Sequencing of the additional NT isolates allowed identification of a contrastingly clonal cluster of four isolates that had been collected from patients in urban Darwin within a 3-month period of 2006. Unfortunately, retrospective epidemiological information was not available for these isolates, and it is likely that they represent part of a previously unidentified outbreak. Whole genome sequencing is likely to play an increasingly important role in public health surveillance of infectious diseases, particularly to prospectively identify outbreaks at an early stage.

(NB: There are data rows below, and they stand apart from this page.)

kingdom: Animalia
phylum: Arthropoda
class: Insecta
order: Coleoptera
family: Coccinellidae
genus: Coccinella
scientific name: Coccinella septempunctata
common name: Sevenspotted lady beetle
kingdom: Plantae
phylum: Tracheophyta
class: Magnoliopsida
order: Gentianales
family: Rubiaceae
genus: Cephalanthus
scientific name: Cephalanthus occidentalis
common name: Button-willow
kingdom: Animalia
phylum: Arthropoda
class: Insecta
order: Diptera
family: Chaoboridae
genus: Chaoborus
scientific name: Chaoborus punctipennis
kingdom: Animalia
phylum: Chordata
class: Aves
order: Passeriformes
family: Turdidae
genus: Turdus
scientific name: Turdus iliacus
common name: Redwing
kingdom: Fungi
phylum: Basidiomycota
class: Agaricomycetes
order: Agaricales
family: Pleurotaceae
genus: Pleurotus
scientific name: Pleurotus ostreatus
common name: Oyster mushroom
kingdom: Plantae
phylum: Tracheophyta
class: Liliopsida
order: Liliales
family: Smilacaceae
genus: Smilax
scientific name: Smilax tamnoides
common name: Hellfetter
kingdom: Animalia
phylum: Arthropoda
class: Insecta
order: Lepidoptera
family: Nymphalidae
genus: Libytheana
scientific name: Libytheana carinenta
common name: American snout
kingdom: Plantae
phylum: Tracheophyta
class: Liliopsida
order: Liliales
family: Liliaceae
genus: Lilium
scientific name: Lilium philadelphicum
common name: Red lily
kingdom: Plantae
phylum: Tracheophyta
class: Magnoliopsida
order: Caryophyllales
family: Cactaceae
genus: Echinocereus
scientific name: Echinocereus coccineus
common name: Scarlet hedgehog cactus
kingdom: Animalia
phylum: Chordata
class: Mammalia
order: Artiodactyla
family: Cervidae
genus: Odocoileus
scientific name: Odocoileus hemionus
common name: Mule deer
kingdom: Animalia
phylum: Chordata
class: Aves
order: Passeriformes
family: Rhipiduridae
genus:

In a previous study it was hypothesized that ST93 originated in north-western Australia and subsequently spread to other geographical locations (Stinear et al., 2014). However, only five NT strains were included in that study, and the inclusion of an additional 26 NT strains within the tree has demonstrated greater diversity of NT-derived ST93 isolates than previously appreciated, which is reflective of likely emergence from the tropical north of Australia. As previously described by Stinear et al. (2014), our midpoint rooted maximum-likelihood tree demonstrated that methicillin-sensitive S. aureus ST93 strains branched earlier and clustered together compared to MRSA strains.
S. aureus was isolated only from 12% of nasal swabs, which may be related to the time taken to transport swabs from a remote setting. The observed pattern of ST93 as a common cause of skin infections but an infrequent nasal colonizer is consistent with other colonization surveys in the NT and Queensland (Vlack et al., 2006; Brennan et al., 2013). In an impetigo treatment trial undertaken in children from NT Indigenous communities, nasal colonization with S. aureus was less common among those with S. aureus-related impetigo (13%) compared to those without S. aureus impetigo (24%) (Bowen et al., 2014), suggesting that there may not be a significant overlap of skin and nasal populations of S. aureus. This suggests that for some strains, the nose may not be an important reservoir. It is likely that the preferred ecological niches of MRSA are strain-specific (Uhlemann et al., 2014; Knox et al., 2015), and the community reservoirs of ST93 MRSA remain uncertain.
Whole genome sequencing was used to investigate a potential outbreak of ST93 MRSA. Our results were not consistent with an acute outbreak, but were reflective of a sustained broad NT-wide transmission network. The proximity of the two reported cases in time and space is a reflection of the high burden of disease due to ST93 MRSA infections in Indigenous Australians.